- _WORK ITEM_
Pick out each line in the records below that contains the word "chart", and copy those lines.
START MATERIAL FOR THIS TASK
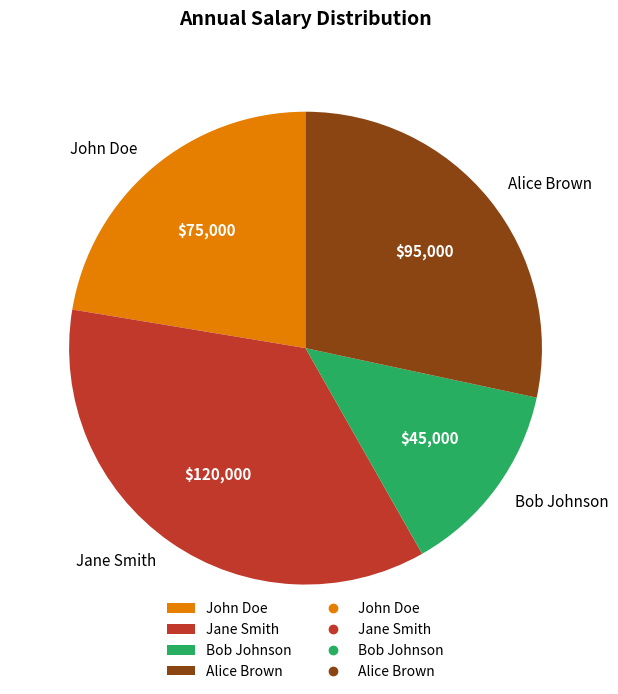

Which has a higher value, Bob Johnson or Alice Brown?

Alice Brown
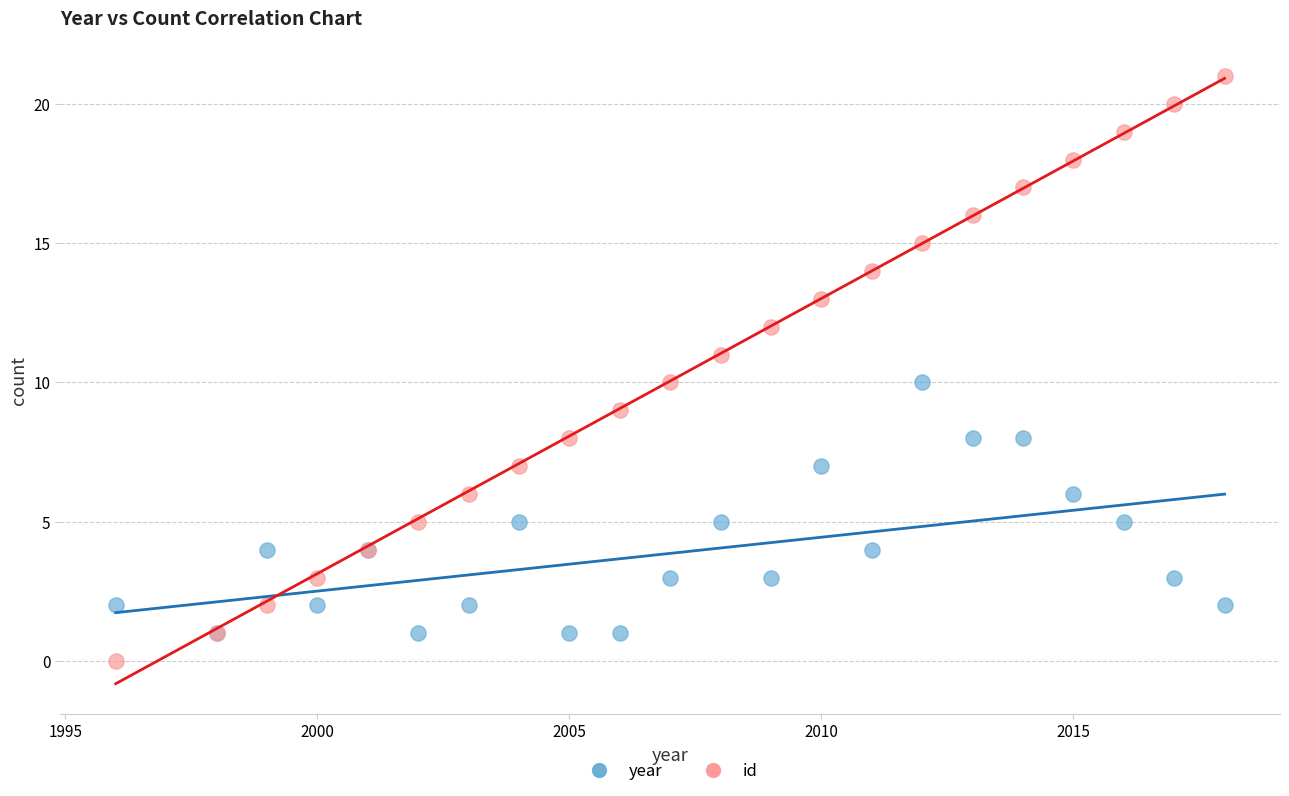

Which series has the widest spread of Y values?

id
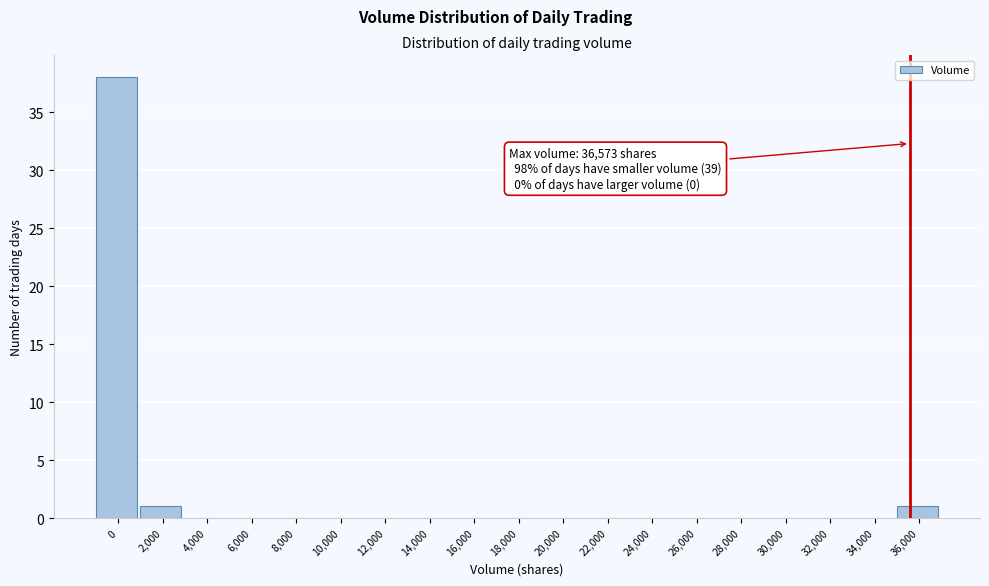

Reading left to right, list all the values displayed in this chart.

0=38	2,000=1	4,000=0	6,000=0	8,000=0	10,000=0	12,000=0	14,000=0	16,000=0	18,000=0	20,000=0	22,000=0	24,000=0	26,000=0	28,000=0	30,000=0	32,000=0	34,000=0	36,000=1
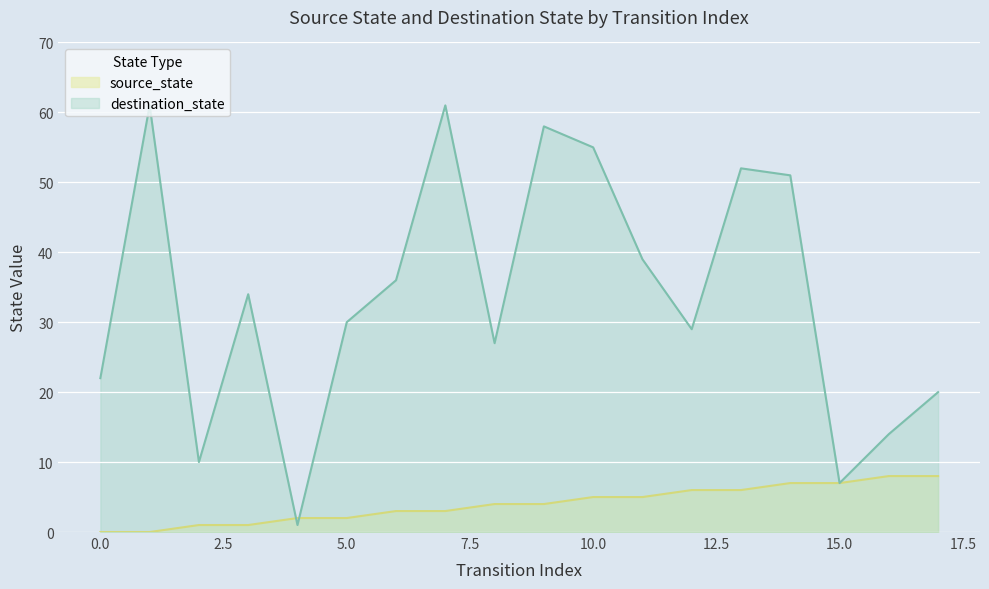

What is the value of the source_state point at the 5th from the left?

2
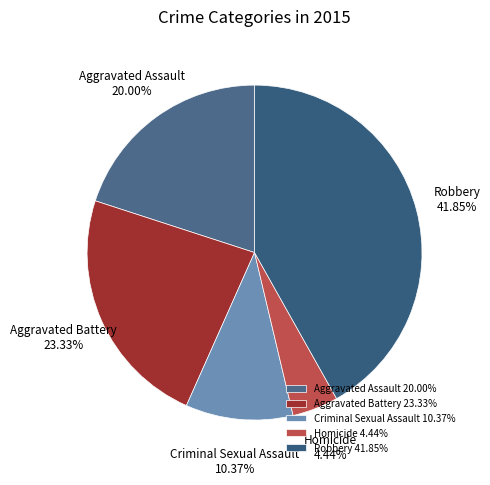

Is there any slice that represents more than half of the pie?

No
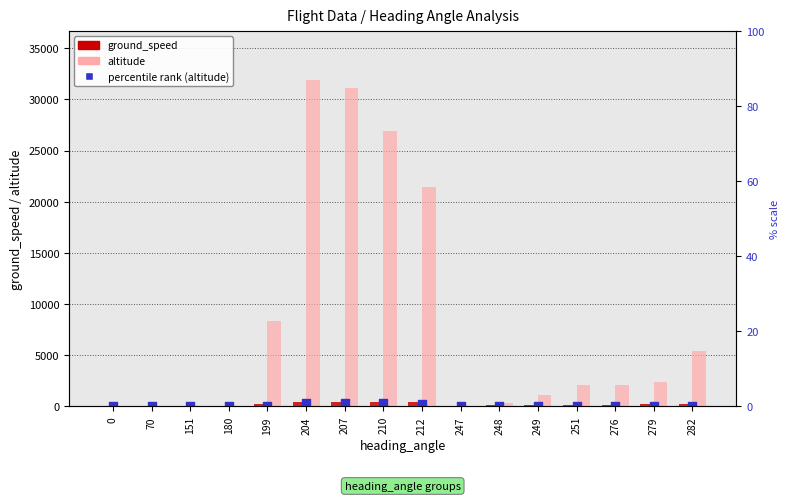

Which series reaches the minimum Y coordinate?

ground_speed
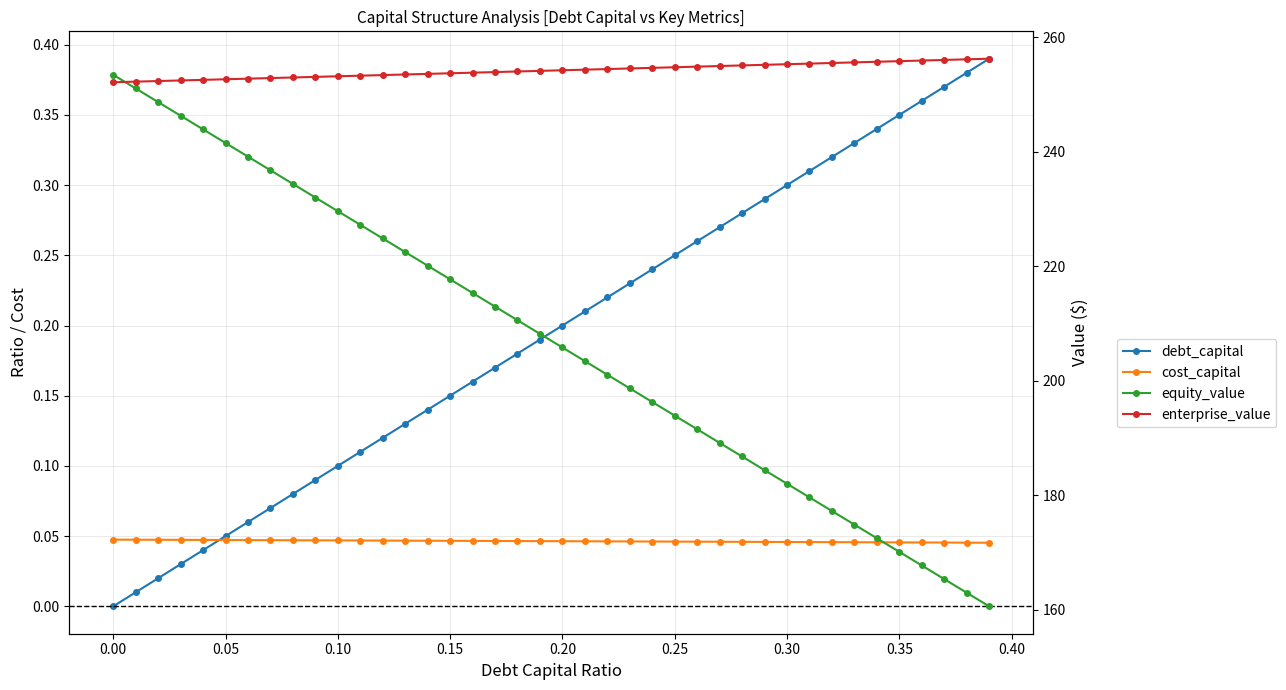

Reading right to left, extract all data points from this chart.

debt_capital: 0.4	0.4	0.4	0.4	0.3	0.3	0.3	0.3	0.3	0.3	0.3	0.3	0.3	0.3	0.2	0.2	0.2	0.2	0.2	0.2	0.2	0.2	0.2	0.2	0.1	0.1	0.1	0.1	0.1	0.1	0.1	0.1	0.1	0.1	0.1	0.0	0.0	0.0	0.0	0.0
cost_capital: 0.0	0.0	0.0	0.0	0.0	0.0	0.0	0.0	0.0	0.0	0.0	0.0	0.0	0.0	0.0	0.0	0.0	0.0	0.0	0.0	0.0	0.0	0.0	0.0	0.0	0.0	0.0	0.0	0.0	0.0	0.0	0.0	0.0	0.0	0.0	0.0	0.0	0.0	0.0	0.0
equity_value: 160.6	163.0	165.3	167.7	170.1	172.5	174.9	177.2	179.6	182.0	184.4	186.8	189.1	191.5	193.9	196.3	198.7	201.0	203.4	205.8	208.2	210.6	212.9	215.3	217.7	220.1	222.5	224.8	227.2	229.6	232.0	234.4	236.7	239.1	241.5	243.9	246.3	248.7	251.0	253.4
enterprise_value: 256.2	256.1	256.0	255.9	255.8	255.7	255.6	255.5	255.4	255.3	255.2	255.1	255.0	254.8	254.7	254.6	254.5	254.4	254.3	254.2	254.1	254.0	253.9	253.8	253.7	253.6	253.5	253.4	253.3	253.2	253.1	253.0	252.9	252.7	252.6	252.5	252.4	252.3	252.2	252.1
END MATERIAL FOR THIS TASK
- _ANSWER AREA_
Reading left to right, list all the values displayed in this chart.
Reading right to left, extract all data points from this chart.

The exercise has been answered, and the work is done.